Debugging on Steroids

Alan Sguigna

April 3, 2011
9:18 am

ScanWorks Embedded Diagnostics is embedded firmware which uses a CPU’s debug port to access a system’s architecturally visible registers, memory and I/O. Acting as an “embedded JTAG-based debugger”, it can be operated remotely from anywhere and at anytime and troubleshoots the most difficult-to-debug hardware and software failures.

The Technology

In the past we’ve defined “embedded instrumentation” as logic inserted into an IC which performs various chip and circuit board validation, test and debug functions. Within commercial CPUs, the debug port acts as an embedded instrument – in fact, one can consider it to be the most powerful instrument on the board, as it runs the system’s main software and can access virtually every device within a system.
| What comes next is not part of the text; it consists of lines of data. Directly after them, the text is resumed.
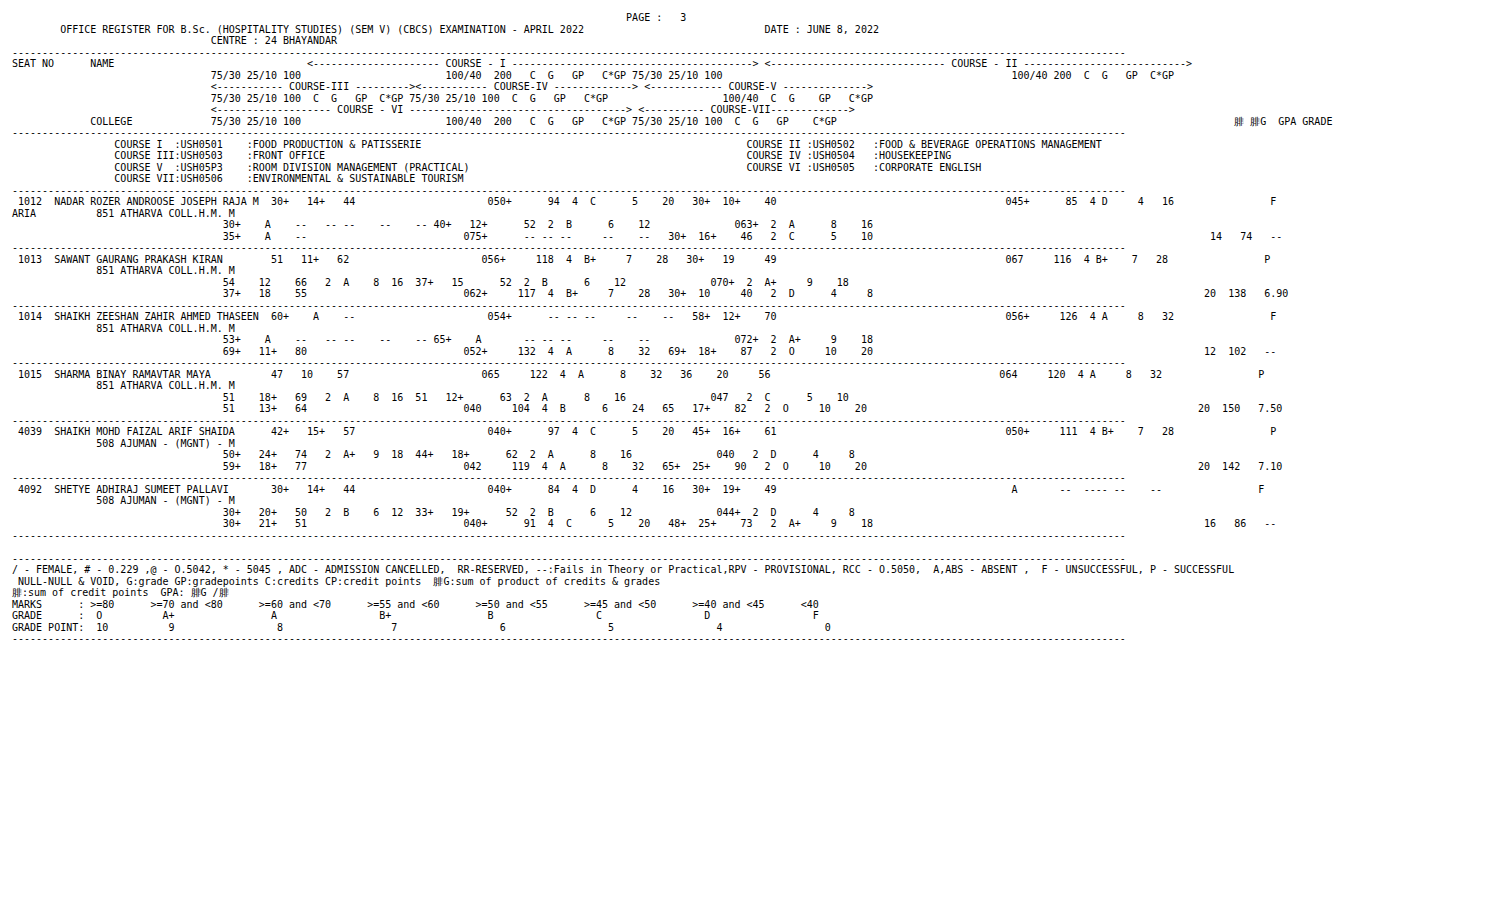PAGE :   3
        OFFICE REGISTER FOR B.Sc. (HOSPITALITY STUDIES) (SEM V) (CBCS) EXAMINATION - APRIL 2022                              DATE : JUNE 8, 2022
                                 CENTRE : 24 BHAYANDAR
-----------------------------------------------------------------------------------------------------------------------------------------------------------------------------------------
SEAT NO      NAME                                <--------------------- COURSE - I ----------------------------------------> <----------------------------- COURSE - II --------------------------->
                                 75/30 25/10 100                        100/40  200   C  G   GP   C*GP 75/30 25/10 100                                                100/40 200  C  G   GP  C*GP
                                 <----------- COURSE-III ---------><----------- COURSE-IV -------------> <------------ COURSE-V -------------->
                                 75/30 25/10 100  C  G   GP  C*GP 75/30 25/10 100  C  G   GP   C*GP                   100/40  C  G    GP   C*GP
                                 <------------------- COURSE - VI ------------------------------------> <---------- COURSE-VII------------->
             COLLEGE             75/30 25/10 100                        100/40  200   C  G   GP   C*GP 75/30 25/10 100  C  G   GP    C*GP                                                                  腓 腓G  GPA GRADE
-----------------------------------------------------------------------------------------------------------------------------------------------------------------------------------------
                 COURSE I  :USH0501    :FOOD PRODUCTION & PATISSERIE                                                      COURSE II :USH0502   :FOOD & BEVERAGE OPERATIONS MANAGEMENT
                 COURSE III:USH0503    :FRONT OFFICE                                                                      COURSE IV :USH0504   :HOUSEKEEPING
                 COURSE V  :USH05P3    :ROOM DIVISION MANAGEMENT (PRACTICAL)                                              COURSE VI :USH0505   :CORPORATE ENGLISH
                 COURSE VII:USH0506    :ENVIRONMENTAL & SUSTAINABLE TOURISM
-----------------------------------------------------------------------------------------------------------------------------------------------------------------------------------------
 1012  NADAR ROZER ANDROOSE JOSEPH RAJA M  30+   14+   44                      050+      94  4  C      5    20   30+  10+    40                                      045+      85  4 D     4   16                F
ARIA          851 ATHARVA COLL.H.M. M
                                   30+    A    --   -- --    --    -- 40+   12+      52  2  B      6    12              063+  2  A      8    16
                                   35+    A    --                          075+      -- -- --     --    --   30+  16+    46   2  C      5    10                                                        14   74   --
-----------------------------------------------------------------------------------------------------------------------------------------------------------------------------------------
 1013  SAWANT GAURANG PRAKASH KIRAN        51   11+   62                      056+     118  4  B+     7    28   30+   19     49                                      067     116  4 B+    7   28                P
              851 ATHARVA COLL.H.M. M
                                   54    12    66   2  A    8  16  37+   15      52  2  B      6    12              070+  2  A+     9    18
                                   37+   18    55                          062+     117  4  B+     7    28   30+  10     40   2  D      4     8                                                       20  138   6.90
-----------------------------------------------------------------------------------------------------------------------------------------------------------------------------------------
 1014  SHAIKH ZEESHAN ZAHIR AHMED THASEEN  60+    A    --                      054+      -- -- --     --    --   58+  12+    70                                      056+     126  4 A     8   32                F
              851 ATHARVA COLL.H.M. M
                                   53+    A    --   -- --    --    -- 65+    A       -- -- --     --    --              072+  2  A+     9    18
                                   69+   11+   80                          052+     132  4  A      8    32   69+  18+    87   2  O     10    20                                                       12  102   --
-----------------------------------------------------------------------------------------------------------------------------------------------------------------------------------------
 1015  SHARMA BINAY RAMAVTAR MAYA          47   10    57                      065     122  4  A      8    32   36    20     56                                      064     120  4 A     8   32                P
              851 ATHARVA COLL.H.M. M
                                   51    18+   69   2  A    8  16  51   12+      63  2  A      8    16              047   2  C      5    10
                                   51    13+   64                          040     104  4  B      6    24   65   17+    82   2  O     10    20                                                       20  150   7.50
-----------------------------------------------------------------------------------------------------------------------------------------------------------------------------------------
 4039  SHAIKH MOHD FAIZAL ARIF SHAIDA      42+   15+   57                      040+      97  4  C      5    20   45+  16+    61                                      050+     111  4 B+    7   28                P
              508 AJUMAN - (MGNT) - M
                                   50+   24+   74   2  A+   9  18  44+   18+      62  2  A      8    16              040   2  D      4     8
                                   59+   18+   77                          042     119  4  A      8    32   65+  25+    90   2  O     10    20                                                       20  142   7.10
-----------------------------------------------------------------------------------------------------------------------------------------------------------------------------------------
 4092  SHETYE ADHIRAJ SUMEET PALLAVI       30+   14+   44                      040+      84  4  D      4    16   30+  19+    49                                       A       --  ---- --    --                F
              508 AJUMAN - (MGNT) - M
                                   30+   20+   50   2  B    6  12  33+   19+      52  2  B      6    12              044+  2  D      4     8
                                   30+   21+   51                          040+      91  4  C      5    20   48+  25+    73   2  A+     9    18                                                       16   86   --
-----------------------------------------------------------------------------------------------------------------------------------------------------------------------------------------

-----------------------------------------------------------------------------------------------------------------------------------------------------------------------------------------
/ - FEMALE, # - 0.229 ,@ - O.5042, * - 5045 , ADC - ADMISSION CANCELLED,  RR-RESERVED, --:Fails in Theory or Practical,RPV - PROVISIONAL, RCC - O.5050,  A,ABS - ABSENT ,  F - UNSUCCESSFUL, P - SUCCESSFUL
 NULL-NULL & VOID, G:grade GP:gradepoints C:credits CP:credit points  腓G:sum of product of credits & grades
腓:sum of credit points  GPA: 腓G /腓
MARKS      : >=80      >=70 and <80      >=60 and <70      >=55 and <60      >=50 and <55      >=45 and <50      >=40 and <45      <40
GRADE      :  O          A+                A                 B+                B                 C                 D                 F
GRADE POINT:  10          9                 8                  7                 6                 5                 4                 0
-----------------------------------------------------------------------------------------------------------------------------------------------------------------------------------------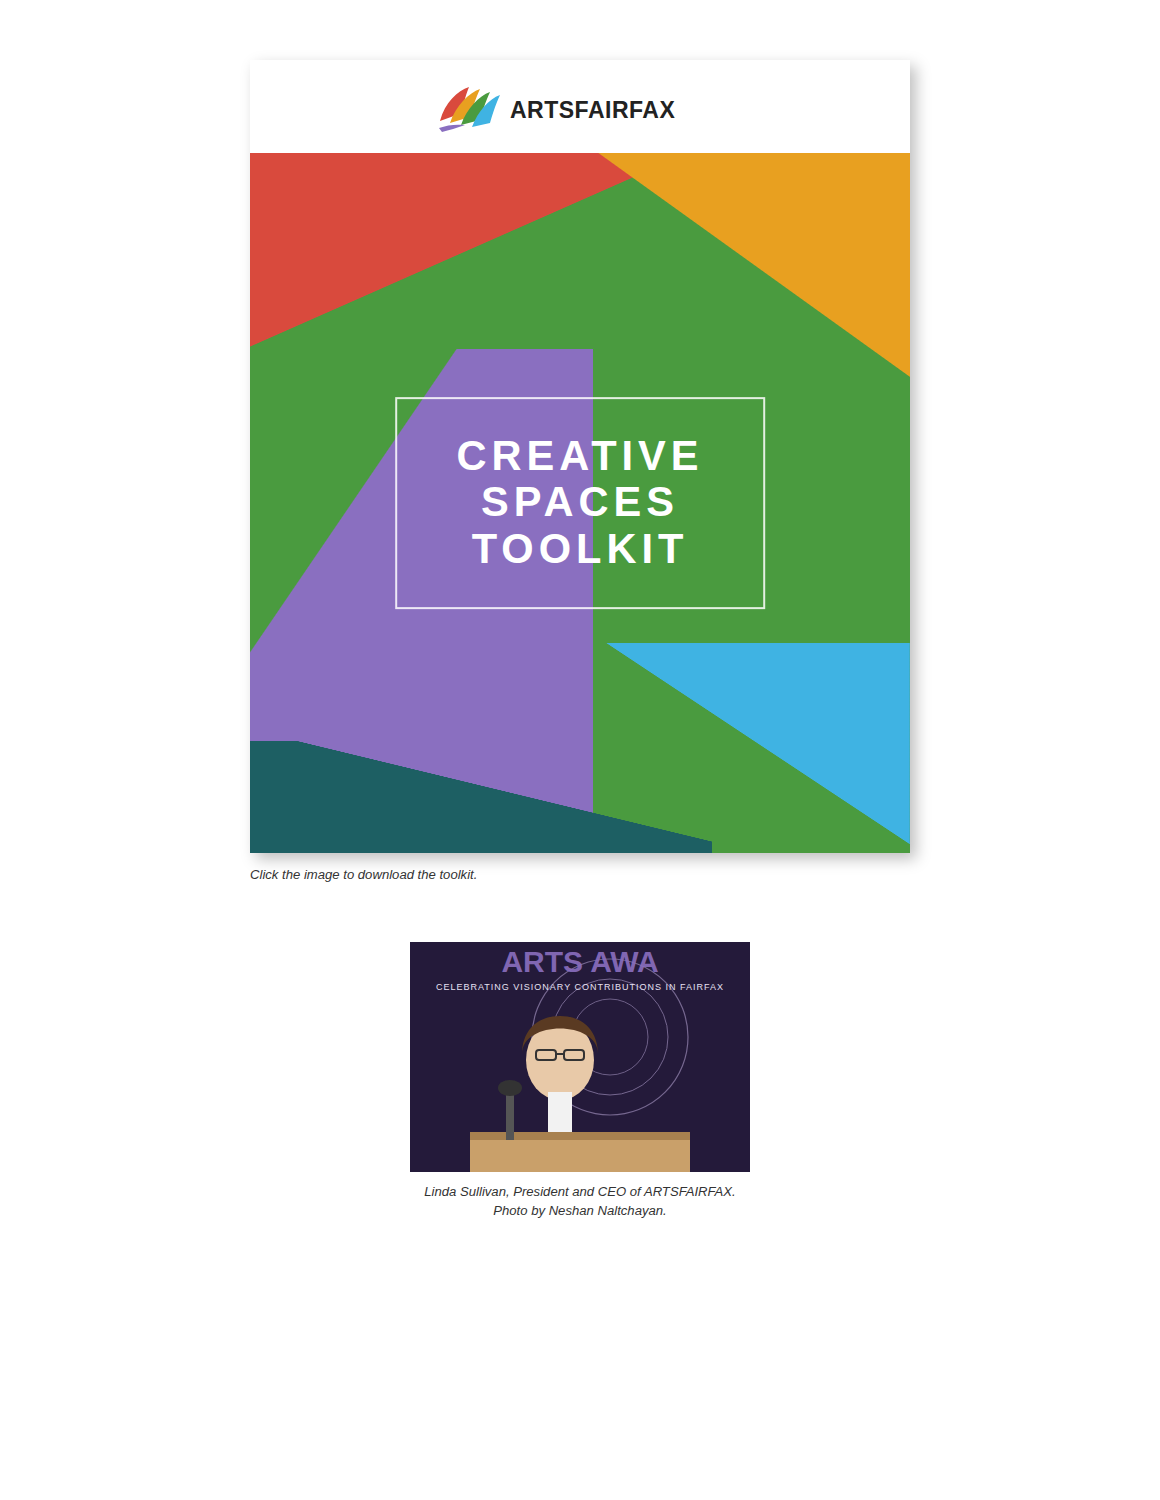Creative Spaces Toolkit
Click the image to download the toolkit.
Linda Sullivan, President and CEO of ARTSFAIRFAX.
Photo by Neshan Naltchayan.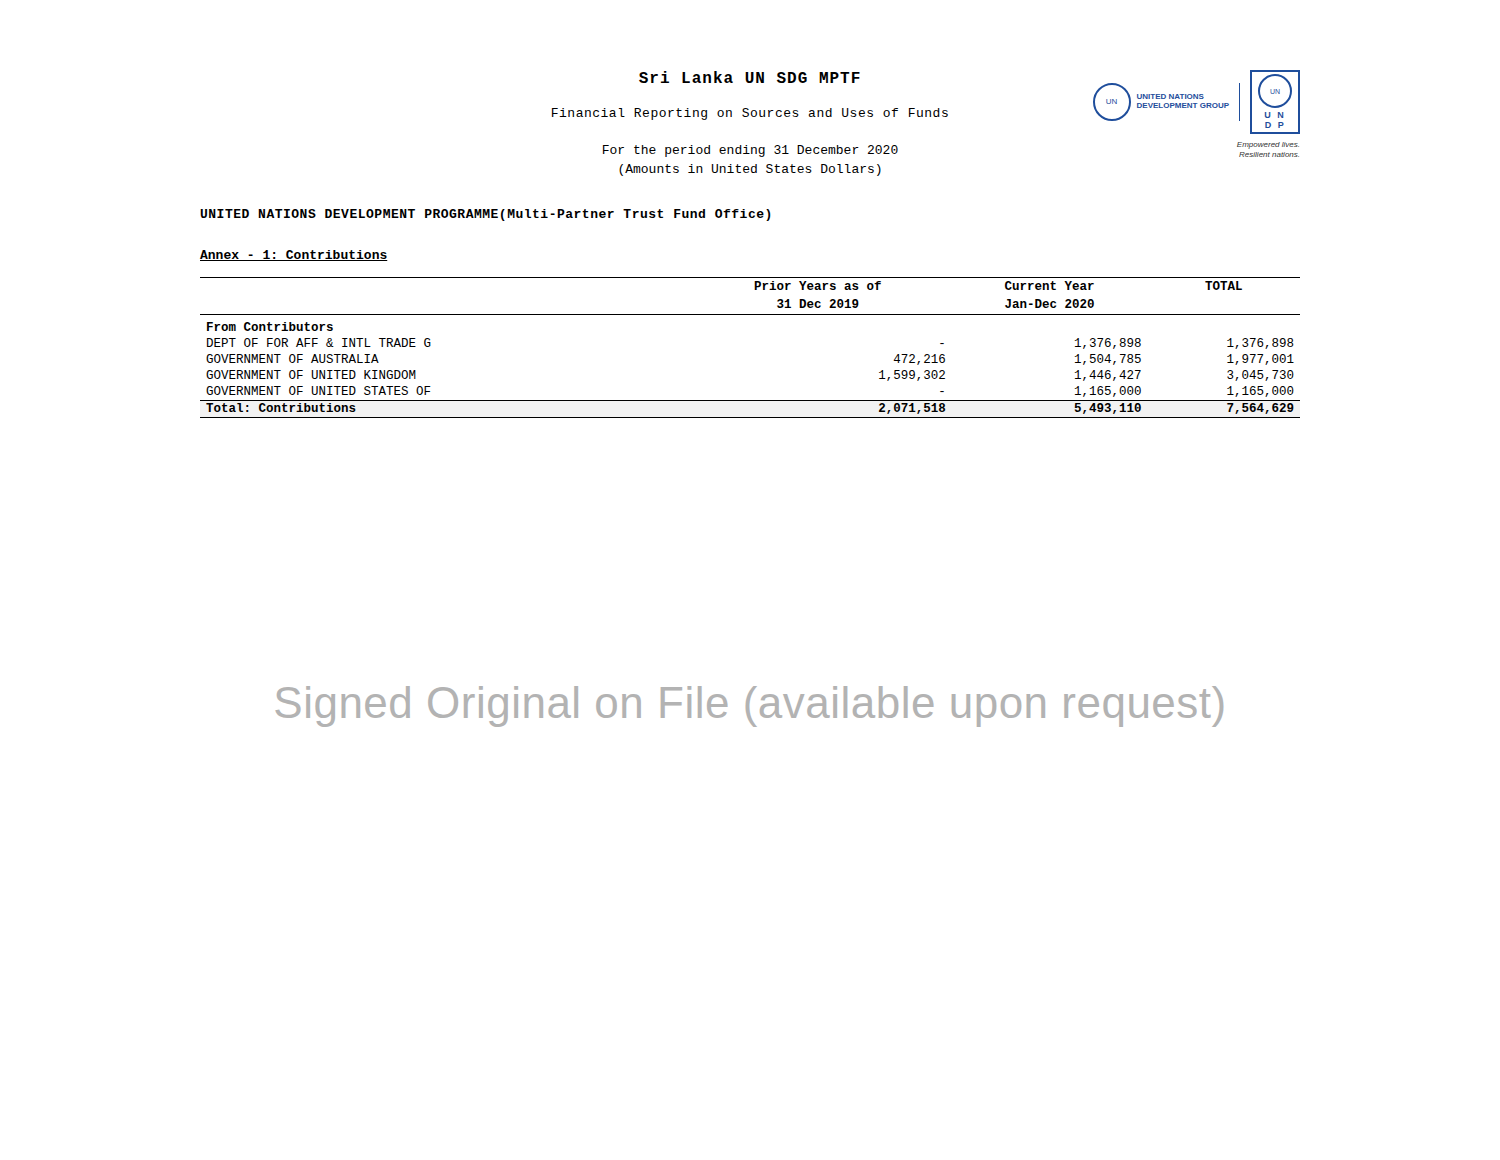UN
UNITED NATIONS
DEVELOPMENT GROUP
UN
U N
D P
Empowered lives.
Resilient nations.
Sri Lanka UN SDG MPTF
Financial Reporting on Sources and Uses of Funds
For the period ending 31 December 2020
(Amounts in United States Dollars)
UNITED NATIONS DEVELOPMENT PROGRAMME(Multi-Partner Trust Fund Office)
Annex - 1: Contributions
| | Prior Years as of | Current Year | TOTAL |
| --- | --- | --- | --- |
| | 31 Dec 2019 | Jan-Dec 2020 | |
| From Contributors |
| DEPT OF FOR AFF & INTL TRADE G | - | 1,376,898 | 1,376,898 |
| GOVERNMENT OF AUSTRALIA | 472,216 | 1,504,785 | 1,977,001 |
| GOVERNMENT OF UNITED KINGDOM | 1,599,302 | 1,446,427 | 3,045,730 |
| GOVERNMENT OF UNITED STATES OF | - | 1,165,000 | 1,165,000 |
| Total: Contributions | 2,071,518 | 5,493,110 | 7,564,629 |
Signed Original on File (available upon request)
Historically, “JTAG debugger” tools are used to troubleshoot a system during initial board bring-up. These JTAG debuggers will typically access a CPU’s JTAG port (and, where applicable, some number of sideband signals, such as PREQ_N for Intel and HRESET for Freescale) with a hardware pod and cables, and they run application software on a workstation to perform the processor emulation function. These tools, although extremely powerful, are limited by the requirement of having a local hardware connection to a unit-under-test.

ScanWorks Embedded Diagnostics removes the local external hardware requirement. The emulation function is embedded within firmware on a circuit board’s service processor – be it a BMC, FPGA, or other device. I/O from the service processor is wired to the main CPU’s appropriate debug port signals. Once the technology is embedded, debug port control can be exercised anywhere, anytime, on an unlimited number of systems. It's like a regular debugger on steroids. The power this brings is incredible. Released from the hardware tether, design and technical support engineers can remotely troubleshoot device driver, BIOS, operating system kernel, and catastrophic or intermittent hardware or software failures that cause system crashes or hangs.

The Benefits

Imagine having, during board bring-up, the ability to set a breakpoint in say 50 prototype systems in the lab to increase the probability of catching some extremely intermittent bug.

Imagine having, after a new software release is deployed into the field, the ability to dump the kernel (registers, memory, stack traceback, I/O, etc.) at the precise moment when systems start locking up and customers start complaining.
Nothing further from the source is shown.